N.S. shooting and gun control: Blair reiterates that there was no interference

Killing in N.-É. and arms control: Blair reiterates that there was no interference

Allegations of Liberal government interference were raised in documents filed as evidence at the Public Inquiry Commission into the shooting.

Former Public Safety Minister Bill Blair admits his cabinet worked with the RCMP on Liberal bill to toughen gun control, announced in May 2020, but he claims these conversations had “no connection” to discussions of the Nova Scotia killings.

Mr. Blair was once again answering questions on Wednesday about conversations he had with Royal Canadian Mounted Police (RCMP) Commissioner Brenda Lucki in the days following the April 2020 killings. , and the possibility that he pressured her into disclosing the type of weapons used by the killer.

Allegations of Liberal government interference were raised in documents filed as evidence at the public inquiry into the shooting. These include handwritten notes from Nova Scotia RCMP Superintendent Darren Campbell and a letter to Commissioner Lucki written by RCMP Director of Strategic Communications Lia Scanlan.

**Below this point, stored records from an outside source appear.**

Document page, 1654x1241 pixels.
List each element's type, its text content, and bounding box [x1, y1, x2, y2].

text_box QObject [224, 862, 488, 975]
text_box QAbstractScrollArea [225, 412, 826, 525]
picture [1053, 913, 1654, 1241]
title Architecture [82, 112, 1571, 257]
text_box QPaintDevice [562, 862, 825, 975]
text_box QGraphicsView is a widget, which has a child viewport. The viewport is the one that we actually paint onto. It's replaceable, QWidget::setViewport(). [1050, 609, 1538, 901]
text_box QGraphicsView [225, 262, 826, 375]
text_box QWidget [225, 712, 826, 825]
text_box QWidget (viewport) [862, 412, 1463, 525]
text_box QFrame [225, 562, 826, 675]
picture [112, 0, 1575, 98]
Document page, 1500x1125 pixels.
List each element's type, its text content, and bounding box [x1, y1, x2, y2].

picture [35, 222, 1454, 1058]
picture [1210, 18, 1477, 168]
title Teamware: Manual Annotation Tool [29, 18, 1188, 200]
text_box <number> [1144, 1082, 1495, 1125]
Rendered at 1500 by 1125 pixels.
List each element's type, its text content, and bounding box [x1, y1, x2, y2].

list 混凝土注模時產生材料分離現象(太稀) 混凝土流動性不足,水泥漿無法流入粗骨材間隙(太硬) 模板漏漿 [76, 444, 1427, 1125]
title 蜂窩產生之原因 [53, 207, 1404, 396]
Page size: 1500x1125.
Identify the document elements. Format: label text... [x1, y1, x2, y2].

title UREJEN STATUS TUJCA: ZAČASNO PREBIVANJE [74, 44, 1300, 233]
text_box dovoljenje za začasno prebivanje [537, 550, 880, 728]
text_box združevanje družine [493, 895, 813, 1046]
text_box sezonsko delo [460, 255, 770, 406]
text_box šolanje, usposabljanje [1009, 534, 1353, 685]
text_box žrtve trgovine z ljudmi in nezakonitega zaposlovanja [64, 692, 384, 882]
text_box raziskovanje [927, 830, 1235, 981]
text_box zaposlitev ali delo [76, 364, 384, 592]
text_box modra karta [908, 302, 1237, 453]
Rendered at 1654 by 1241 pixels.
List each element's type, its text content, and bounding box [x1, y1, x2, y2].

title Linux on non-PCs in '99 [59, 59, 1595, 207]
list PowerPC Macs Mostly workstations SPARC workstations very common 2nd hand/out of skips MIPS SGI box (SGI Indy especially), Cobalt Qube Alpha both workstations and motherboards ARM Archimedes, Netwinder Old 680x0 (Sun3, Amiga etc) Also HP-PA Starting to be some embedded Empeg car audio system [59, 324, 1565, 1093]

Both Mr. Blair and Ms. Lucki have denied that the Liberal government pressured federal police to disclose the nature of the weapons used in the killings. They also assure that neither they nor the RCMP in Nova Scotia released this information to the public before it was reported by the media in November 2020.

For Bill Blair, the RCMP was simply an integral part of the effort to coordinate the operation leading to the establishment of a new framework for the possession of firearms in the country.< /p>

Obviously the RCMP was involved in these discussions from the beginning because it is responsible for the administration of the Canadian Firearms Program, insisted Mr. Blair.

Criminologist Michael Arntfield, himself a former police officer, argues that had there been interference, it is unclear how it would have impacted police operations or the course of the investigation.< /p>

More importantly, he says, the crusty political scandal is currently distracting from what must be at the heart of the commission's investigation into the killings: why and how a man dressed as a policeman escaped. to the police and continue to kill for more than 13 hours with illegal weapons.

The Conservatives have accused the Liberals of using the tragedy to impose their political agenda. NDP Leader Jagmeet Singh added last week that it was unacceptable for any government to use this horrific killing to drum up support for its gun bill.

However, from a survivor's perspective, one can see things differently.

Heidi Rathjen was a student at the Polytechnic School of Montreal in December 1989 when the tragedy occurred where 14 women were killed and 14 others injured. In his view, the reaction to the killings should be political and immediate.

Conservatives and pro-gun lobbies alike claimed the executive orders were some kind of opportunistic political strategy that exploited a tragedy, when for the majority of Canadians, banning assault weapons means the right thing to do to prevent killings, she commented in an emailed response to The Canadian Press.

If it took a tragedy to force the government to act on the control of weapons demanded for a very long time, it looks rather like a sad observation on the policy, but it is surely a good thing for the safety of the population, she added.< /p>

Ms. Rathjen, who heads the PolySeSouvient group, says she would have loved to see the government react immediately after what happened at the Polytechnique.

Unfortunately, it took six years of struggle before we saw a reasonable law on the control of s guns to be adopted, and the families of the victims are still fighting for a total ban on assault weapons three decades later.